In terzo luogo. Per molti il tfr è già  stato dirottato verso i fondi pensione per costruire la famosa «seconda gamba» previdenziale, visto che quella pubblica veniva ridotta all’osso da un’orgia di «riforme delle pensioni». Si abolisce questa possibilità ? Si mantiene il diritto – c’è un contratto con i fondi – di usufruire di quanto maturato con questa «seconda gamba»? O si chiede indietro l’intera cifra già  versata, ovviamente con la rivalutazione «garantita dai mercati» (si era detta persino questa idiozia, allora…)? E i fondi, sono d’accordo? Cosa vorrebbero in cambio?

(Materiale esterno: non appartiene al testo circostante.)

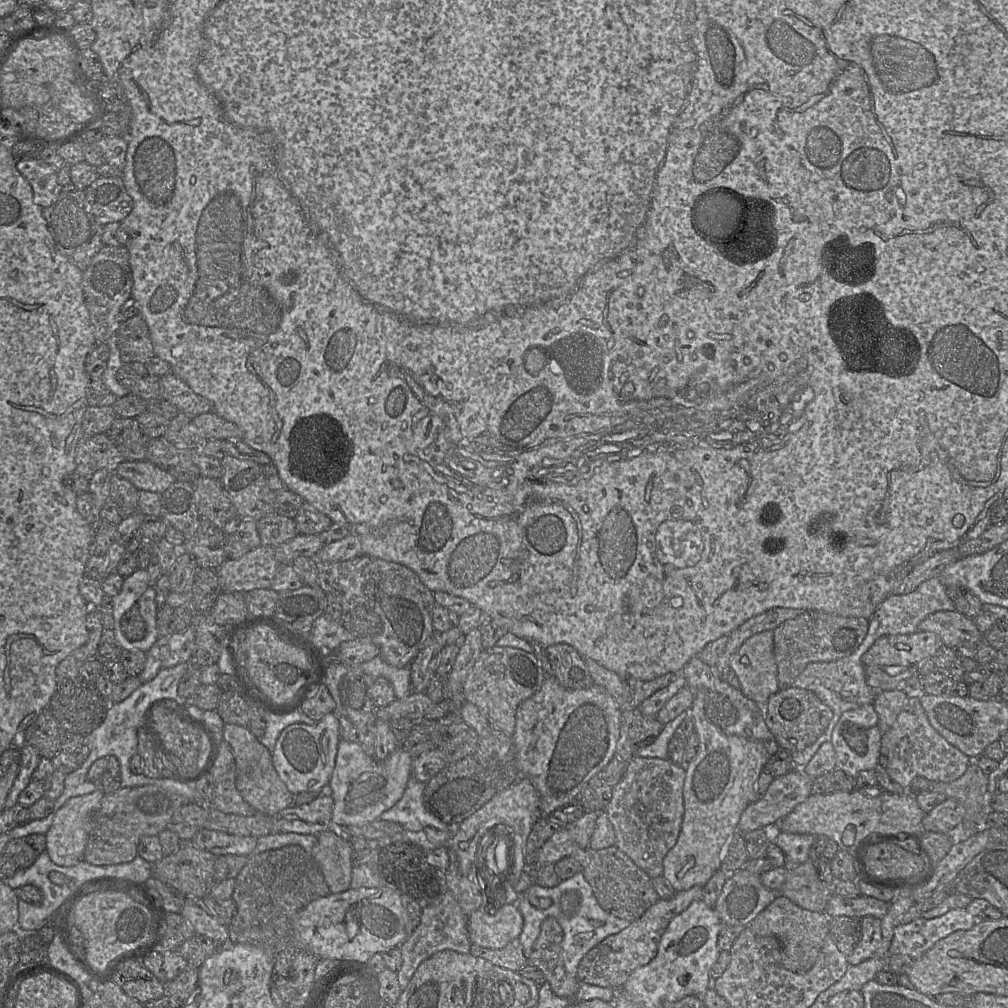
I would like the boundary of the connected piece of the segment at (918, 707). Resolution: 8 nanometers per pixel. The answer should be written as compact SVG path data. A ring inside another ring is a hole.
M908 696L895 722L882 735L879 764L892 780L908 791L916 776L923 776L933 782L952 782L965 773L969 763L970 757L950 744L929 723L919 696Z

Quarto. Per le imprese sotto i 50 dipendenti (oltre il 90% del totale) si tratta di una mazzata. Quei soldi, ora, vengono usati dall’azienda fin quando il lavoratore non va in pensione. Con cosa possono sostituire questa «liquidità » improvvisamente prosciugata? Non a caso da Confindustria la proposta è stata accolta col più gelido dei silenzi (difficile presentarla come una «misura per la crescita»), in attesa di lumi da parte di fonti un po’ più attenbili dell’Umberto padano.

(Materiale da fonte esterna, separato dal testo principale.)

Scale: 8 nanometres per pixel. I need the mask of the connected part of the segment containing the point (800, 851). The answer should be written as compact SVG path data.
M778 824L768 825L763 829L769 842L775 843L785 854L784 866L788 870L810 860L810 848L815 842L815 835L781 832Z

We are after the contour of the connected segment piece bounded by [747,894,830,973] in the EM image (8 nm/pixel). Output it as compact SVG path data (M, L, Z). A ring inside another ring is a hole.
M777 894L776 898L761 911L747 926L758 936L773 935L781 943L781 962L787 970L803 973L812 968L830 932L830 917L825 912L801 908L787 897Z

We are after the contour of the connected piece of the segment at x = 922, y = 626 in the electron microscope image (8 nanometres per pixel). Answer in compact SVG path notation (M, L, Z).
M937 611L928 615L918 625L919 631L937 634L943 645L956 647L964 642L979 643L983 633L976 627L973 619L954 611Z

Le ipotesi al vaglio per «compensare» le imprese sono al momento tutte molto fumose (credito agevolato, intervento della Cassa depositi e prestiti, ecc). Ma non c’è dubbio che, alla fine, una soluzione vantaggiosa per imprese e fondi pensione potrebbe esser trovata. Tanto si tratta di decidere di cosa fare di soldi altrui. Ossia nostri.